What is the Rest, CPIM?
It is sad to find a mammoth political party (CPIM, I mean to say) losing an election battle so miserably after ruling the state of West Bengal almost thirty five years without a break. Everyone should admit that CPIM brand of the Bengal communists, after the great split of the undivided Communist Party of India in 1964, has appeared as the unblemished source of hope and inspiration to the people of West Bengal and to those of other states of India. Sacrifice of the people, especially of the poor people, for the growth of CPIM till yesterday is a part of history. Now, with 39 members in the state legislature and with nearly 40 percent of the combined left votes, CPIM looks like a skeleton of the giant that it was two months back. Hence, it is the time for introspection and for finding short turn and long turn wise measures so that the party can again grow into a major political force to challenge All India Trinamul Congress which has been blessed by the people to rule this state.
As the Indian communists of all brands have inherent tendency to reach to the wrong decision at every turn of history, one can expect little from the high profile members of the CPIM. The accounts of this party to commit mistakes one after another and to seek excuse for the mistakes made decades before is a matter of disgrace, although the communist leaders have tried to project this experience of the people as gloriously as possible.

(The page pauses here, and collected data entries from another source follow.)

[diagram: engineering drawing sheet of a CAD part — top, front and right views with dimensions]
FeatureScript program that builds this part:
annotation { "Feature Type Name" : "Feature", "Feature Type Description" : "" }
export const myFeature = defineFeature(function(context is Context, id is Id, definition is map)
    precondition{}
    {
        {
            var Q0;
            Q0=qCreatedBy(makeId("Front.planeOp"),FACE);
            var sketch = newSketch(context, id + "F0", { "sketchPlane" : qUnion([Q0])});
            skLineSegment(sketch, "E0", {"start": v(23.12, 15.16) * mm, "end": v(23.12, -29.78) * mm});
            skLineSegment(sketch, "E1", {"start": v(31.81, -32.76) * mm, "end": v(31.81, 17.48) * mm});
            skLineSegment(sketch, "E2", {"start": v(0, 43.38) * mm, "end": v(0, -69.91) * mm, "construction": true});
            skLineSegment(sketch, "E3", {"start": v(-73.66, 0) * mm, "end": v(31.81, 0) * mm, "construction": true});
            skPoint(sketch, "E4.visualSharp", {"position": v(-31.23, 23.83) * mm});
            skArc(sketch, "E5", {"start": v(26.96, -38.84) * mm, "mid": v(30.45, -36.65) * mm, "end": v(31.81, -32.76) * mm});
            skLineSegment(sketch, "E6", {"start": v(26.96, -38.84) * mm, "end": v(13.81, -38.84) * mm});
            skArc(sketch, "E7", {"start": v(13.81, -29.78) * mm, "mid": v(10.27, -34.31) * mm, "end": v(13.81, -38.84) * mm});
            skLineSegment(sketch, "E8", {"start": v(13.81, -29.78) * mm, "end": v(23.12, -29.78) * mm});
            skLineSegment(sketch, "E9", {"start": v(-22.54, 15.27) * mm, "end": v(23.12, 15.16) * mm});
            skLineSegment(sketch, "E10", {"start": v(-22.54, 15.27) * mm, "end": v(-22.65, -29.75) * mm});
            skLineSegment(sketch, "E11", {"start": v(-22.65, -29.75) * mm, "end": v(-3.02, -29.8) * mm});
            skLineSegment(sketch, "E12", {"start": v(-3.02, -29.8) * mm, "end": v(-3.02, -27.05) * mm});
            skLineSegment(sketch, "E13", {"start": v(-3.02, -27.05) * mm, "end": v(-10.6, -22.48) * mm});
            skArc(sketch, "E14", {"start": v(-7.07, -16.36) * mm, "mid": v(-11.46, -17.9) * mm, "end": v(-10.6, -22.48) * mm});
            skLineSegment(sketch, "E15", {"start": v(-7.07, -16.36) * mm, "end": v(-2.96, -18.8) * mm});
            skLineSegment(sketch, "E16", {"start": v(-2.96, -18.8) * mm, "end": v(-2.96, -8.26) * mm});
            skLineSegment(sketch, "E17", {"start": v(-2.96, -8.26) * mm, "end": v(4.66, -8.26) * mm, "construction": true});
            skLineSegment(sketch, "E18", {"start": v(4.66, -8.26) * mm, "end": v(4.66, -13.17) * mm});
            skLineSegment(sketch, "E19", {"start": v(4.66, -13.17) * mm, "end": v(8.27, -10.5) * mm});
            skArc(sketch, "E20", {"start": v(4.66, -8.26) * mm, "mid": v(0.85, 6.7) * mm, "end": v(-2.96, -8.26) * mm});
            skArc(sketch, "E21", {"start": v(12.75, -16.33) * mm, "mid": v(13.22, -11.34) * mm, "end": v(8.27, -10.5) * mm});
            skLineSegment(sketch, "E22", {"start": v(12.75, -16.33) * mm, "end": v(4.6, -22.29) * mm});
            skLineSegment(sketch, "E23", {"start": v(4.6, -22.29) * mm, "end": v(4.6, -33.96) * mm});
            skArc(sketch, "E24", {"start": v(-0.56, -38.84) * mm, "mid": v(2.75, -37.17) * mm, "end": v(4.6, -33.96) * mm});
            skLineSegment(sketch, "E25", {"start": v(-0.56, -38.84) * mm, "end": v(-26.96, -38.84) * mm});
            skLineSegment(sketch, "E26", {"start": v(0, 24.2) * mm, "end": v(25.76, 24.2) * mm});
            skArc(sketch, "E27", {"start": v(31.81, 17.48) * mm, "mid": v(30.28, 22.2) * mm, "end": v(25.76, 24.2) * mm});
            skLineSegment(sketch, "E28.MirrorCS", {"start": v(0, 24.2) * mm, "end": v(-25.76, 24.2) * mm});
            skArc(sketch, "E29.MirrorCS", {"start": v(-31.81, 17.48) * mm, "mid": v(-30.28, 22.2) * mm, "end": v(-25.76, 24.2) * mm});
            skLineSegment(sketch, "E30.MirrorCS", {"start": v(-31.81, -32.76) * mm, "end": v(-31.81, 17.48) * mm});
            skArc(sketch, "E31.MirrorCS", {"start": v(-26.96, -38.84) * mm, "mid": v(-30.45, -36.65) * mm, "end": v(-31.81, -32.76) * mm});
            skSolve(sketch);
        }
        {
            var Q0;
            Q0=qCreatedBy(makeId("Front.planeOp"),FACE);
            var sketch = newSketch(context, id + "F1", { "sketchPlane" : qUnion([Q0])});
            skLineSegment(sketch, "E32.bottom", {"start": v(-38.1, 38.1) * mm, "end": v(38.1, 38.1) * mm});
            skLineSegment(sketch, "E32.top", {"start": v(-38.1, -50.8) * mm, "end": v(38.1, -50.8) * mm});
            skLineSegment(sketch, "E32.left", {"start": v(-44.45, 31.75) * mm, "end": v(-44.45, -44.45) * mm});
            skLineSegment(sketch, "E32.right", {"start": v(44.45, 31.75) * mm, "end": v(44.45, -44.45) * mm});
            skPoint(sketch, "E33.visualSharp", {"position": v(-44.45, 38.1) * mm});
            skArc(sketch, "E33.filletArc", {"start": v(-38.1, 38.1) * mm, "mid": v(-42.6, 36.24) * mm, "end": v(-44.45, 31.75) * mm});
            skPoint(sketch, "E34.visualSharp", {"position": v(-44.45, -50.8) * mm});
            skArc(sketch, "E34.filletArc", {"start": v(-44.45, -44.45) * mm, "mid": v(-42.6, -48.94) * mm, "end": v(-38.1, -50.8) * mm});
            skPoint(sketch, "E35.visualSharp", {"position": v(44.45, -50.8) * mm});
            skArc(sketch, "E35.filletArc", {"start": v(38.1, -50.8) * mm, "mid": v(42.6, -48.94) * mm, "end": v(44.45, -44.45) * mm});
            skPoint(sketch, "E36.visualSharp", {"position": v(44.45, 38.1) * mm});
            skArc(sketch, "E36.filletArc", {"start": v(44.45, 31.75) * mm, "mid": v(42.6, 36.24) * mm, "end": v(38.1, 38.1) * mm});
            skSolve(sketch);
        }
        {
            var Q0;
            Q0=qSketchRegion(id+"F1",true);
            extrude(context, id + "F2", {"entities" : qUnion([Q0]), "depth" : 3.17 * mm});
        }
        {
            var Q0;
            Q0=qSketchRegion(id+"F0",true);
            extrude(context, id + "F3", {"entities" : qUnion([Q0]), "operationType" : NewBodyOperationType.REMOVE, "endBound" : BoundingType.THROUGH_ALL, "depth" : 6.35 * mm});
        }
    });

This is one of the reasons for the electorates of West Bengal to vote them out, because Jesus Christ would even consider it impossible to excuse the kind of mistakes-maker as these communists are.
On the other hand, a strong opposition political force is an inevitable necessity for the parliamentary democracy to run with desired degree of performance. West Bengal has only the left under the leadership of the CPIM to take this serious responsibility. If the CPIM will behave properly to play the part which has been historically fixed for it, of course, for the days to follow, is a million bucks question. Its failure to rise to the demanded occasion would not ensure good for the social-economic and political health of West Bengal and of India as a nation as a whole.
Unfortunately, high-sounding promises in respect of rectification pronounced on the public platforms by the contemporary stalwarts of the CPIM reminds us the popular phrase which states that empty vessels sound much. Is it possible for the general members and sympathizers of these Bengal communists to show natural courage in raising a few unpalatable questions? Is it possible for the followers to demand that some of the senior leaders must be thrown out of the party to save the party before its death certificate is issued finally? CPIM as one of the political parties in India is not sure to breathe last tomorrow or day after tomorrow. Chances are there for it not to get distinguished from a few other operators in the political arena.
One should, at this point, like to know who among the leaders must be ousted from the party immediately before they cause more damage to the party. The list will not be short, obviously. The most undesirable are the following:
1) Benoy Konar
2) Nirupam Sen
3) Anil Bose
4) Laxman Seth
5) Gautam Deb
6) Buddhadeb Bhattacharya
7) Dipak Sarkar
8) Sushanta Ghose
9) Amitava Nandy
10) Mohammad Selim
11) Biman Bose
12) Shyamal Chakraborty
13) Amiya Patra
14) Ashoke Bhattacharya
It is not difficult to understand that performance of the above-named leaders has been detrimental to the general interest of the party. Their activities, gestures and words have sharply eroded the support-base of the party. Slangs used by these mature Bengal communists, their body language with limitless and aggressive violence, autocrat-like audacity and double standard in lifestyle have been instrumental to the dressing down of a solid political party that CPIM once was.
There are others in the party who have used the party to create fortune for their family and who have unholy association with the anti-socials and criminals. They can be easily identified by the general members of the party in their respective locality. Tapan Ghose, Sukur Ali, Mazid master, Anuj Panda, Dalim Panda and many others belong to this section.
Yes, cleansing is urgent, and it is unavoidably urgent for the party to gain back its previous status. People are not ready to welcome or even tolerate the leaders whom they have already tasted and found worthless for all practical purposes.
One may ask who then will be the torch-bearers. The question is simple and the answer is known. CPIM has the largest number of members, and some of them, there are reasons to believe, have not yet been spoiled. They may be chosen from the age group of 20-30. They must be allowed to think and work independent of the unproductive burden of the solid rock of their predecessors. The old and senior lot must be sent to their home or barrack if something good is to be achieved.
CPIM, with the worn leaves completely shredded, may prove demanding in India at this junction of time, but people want to see a new form of the communists, communists who are truly dedicated to democracy and humanity. American imperialism or America (if one does feel annoyed at the touch of the term imperialism) has succeeded in turning India as its happy play ground. The nationalist forces are, it is not a great surprise, ready to sacrifice national interest for regional political expediencies. Hungry humans would go on increasing in millions because of the economic measures the government will go on taking on different pleas in days to come. Time will tell if CPIM can dissociate itself from the sinners who are still very much present within its fold and if it can ensure freedom and democracy in the truest sent of the terms.